**** Extract ****

Specifically, if the vehicle system 200 belongs to the sedan car, the safety driving distance between the sedan car and a vehicle in front thereof shall be kept at least at the speed of the sedan car (km/h) divided by 2 (with the SI unit directly converted to meters). That is, assuming that the speed of the sedan car is 100 (km/h), the sedan car must keep a safety driving distance of at least 50 meters from the vehicle in front thereof. Therefore, a length L of the dynamic risk area range DRR is formulated to be 200 meters, e.g., 100 meters in both the front and the rear of the sedan car (i.e., twice the safety driving distance), but should not be limited thereto. A length of a body of the vehicle may be ignored or additionally added so that the length L after the addition is slightly larger than the length L with the length of the body ignored. A width W of the dynamic risk area range DRR is generally the width W of the current lane multiplied by a number of lanes, that is, a total width WT of the road available for vehicle traffic. The formulation of the dynamic risk area range DRR as mentioned considers blind zones blocked by vehicles in the front and the rear of the host vehicle. Therefore, twice the safety driving distance is adopted. Certainly, the formulating method of the dynamic risk area range DRR is not limited to the above embodiment, and a formulator may adjust the formulating method of the calculation module 130 in the cloud server 100 as needed.

****

Required action 1:
Answer these from the passage on the dynamic risk area range:
(a) What minimum safety driving distance must a sedan car traveling at 100 km/h keep from the vehicle in front?
(b) What length L is given for the dynamic risk area range?
(c) What is the width W of the dynamic risk area range generally taken to be?
Required action 2:
Does the passage on the dynamic risk area range support each statement? Answer yes or no and quote the words that decide it.
(a) The length of the vehicle's body must always be added to the length L.
(b) The formulation of the range takes into account blind zones blocked by vehicles ahead of and behind the host vehicle.
(c) The calculation module that formulates the range is located in the vehicle system 200.
Required action 3: Write the part of the passage on the dynamic risk area range that follows its final sentence.
The records that come after this passage are separate material and have no connection to it.

**** Supplied information ****

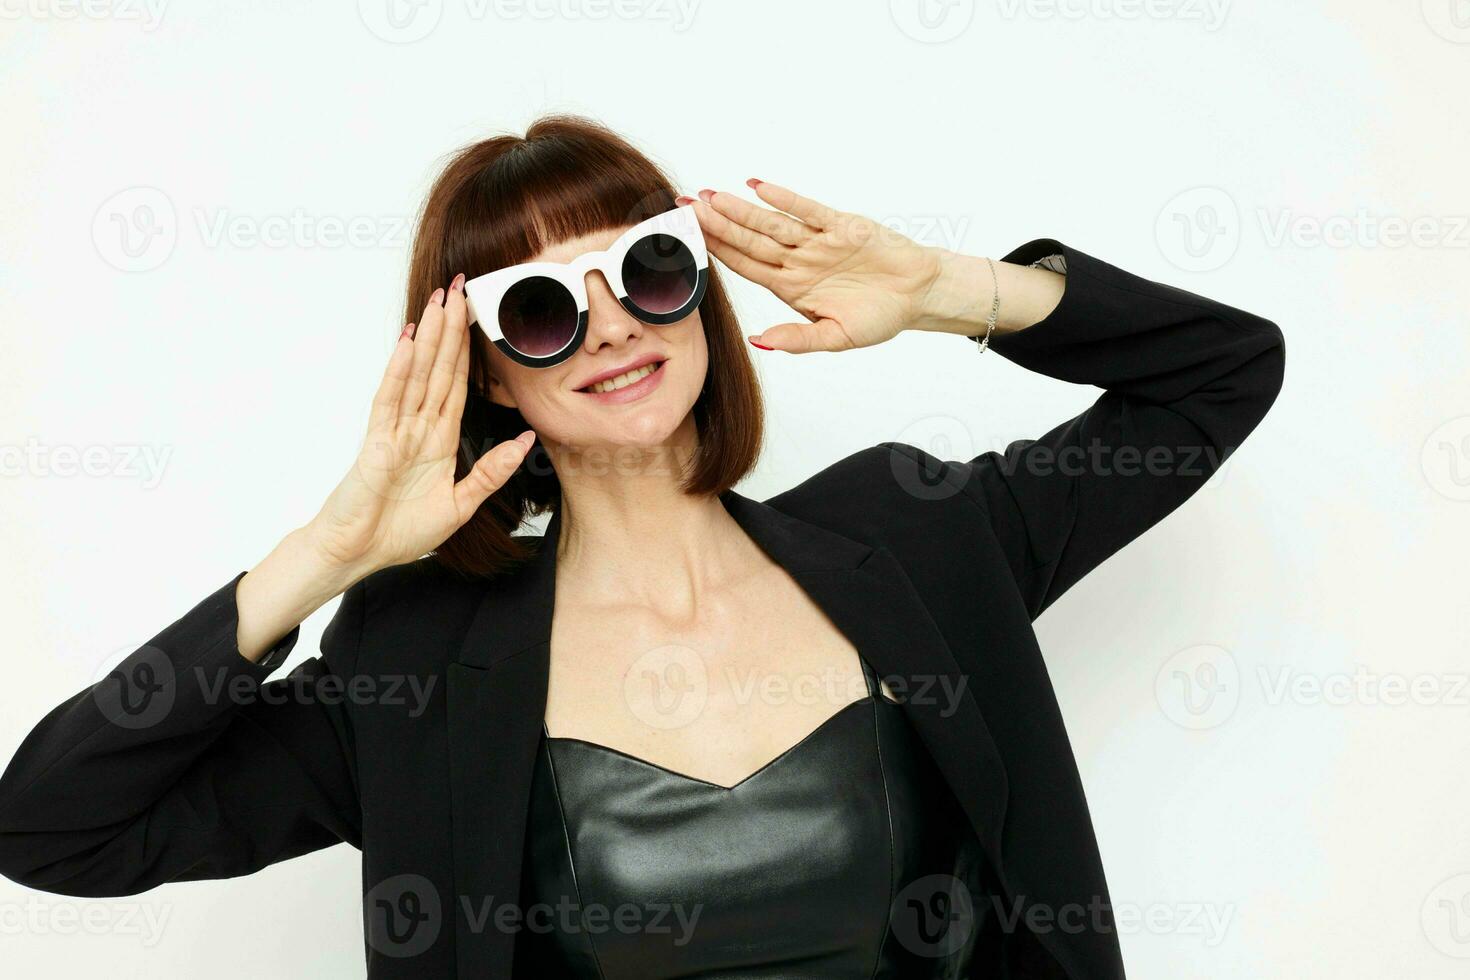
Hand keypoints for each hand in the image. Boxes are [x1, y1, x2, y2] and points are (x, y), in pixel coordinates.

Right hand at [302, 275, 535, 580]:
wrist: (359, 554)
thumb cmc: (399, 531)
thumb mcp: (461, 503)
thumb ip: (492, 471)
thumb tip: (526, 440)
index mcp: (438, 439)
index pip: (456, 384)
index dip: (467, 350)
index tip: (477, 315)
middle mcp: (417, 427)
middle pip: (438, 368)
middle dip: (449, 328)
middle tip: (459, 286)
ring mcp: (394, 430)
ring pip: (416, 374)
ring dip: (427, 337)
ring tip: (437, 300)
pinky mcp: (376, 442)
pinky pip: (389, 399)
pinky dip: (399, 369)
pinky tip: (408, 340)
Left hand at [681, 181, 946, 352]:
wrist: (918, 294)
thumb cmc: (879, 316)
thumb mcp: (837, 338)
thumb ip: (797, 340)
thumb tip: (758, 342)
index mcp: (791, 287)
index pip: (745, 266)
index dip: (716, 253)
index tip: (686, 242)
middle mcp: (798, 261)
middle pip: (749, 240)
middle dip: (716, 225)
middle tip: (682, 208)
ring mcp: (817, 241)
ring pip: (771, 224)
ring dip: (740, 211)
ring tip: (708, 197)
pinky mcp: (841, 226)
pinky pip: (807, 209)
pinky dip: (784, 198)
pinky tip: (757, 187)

****

Response area 1:
(a) At least 50 meters.
(b) 200 meters, e.g., 100 meters in both the front and the rear of the sedan car.
(c) The width of the current lane multiplied by the number of lanes, that is, the total width WT of the road available for vehicle traffic.

Response area 2:
(a) No: "A length of a body of the vehicle may be ignored or additionally added"
(b) Yes: "considers blind zones blocked by vehicles in the front and the rear of the host vehicle"
(c) No: "the calculation module 130 in the cloud server 100"

Response area 3:
If the vehicle system 200 belongs to a large vehicle, the safety driving distance between the large vehicle and a vehicle in front thereof shall be kept at least at the speed of the large vehicle (km/h) minus 20 (with the SI unit directly converted to meters). That is, assuming that the speed of the large vehicle is 100 (km/h), the large vehicle must keep a safety driving distance of at least 80 meters from the vehicle in front thereof. Therefore, a length L of the dynamic risk area range DRR is formulated to be 320 meters, e.g., 160 meters in both the front and the rear of the large vehicle.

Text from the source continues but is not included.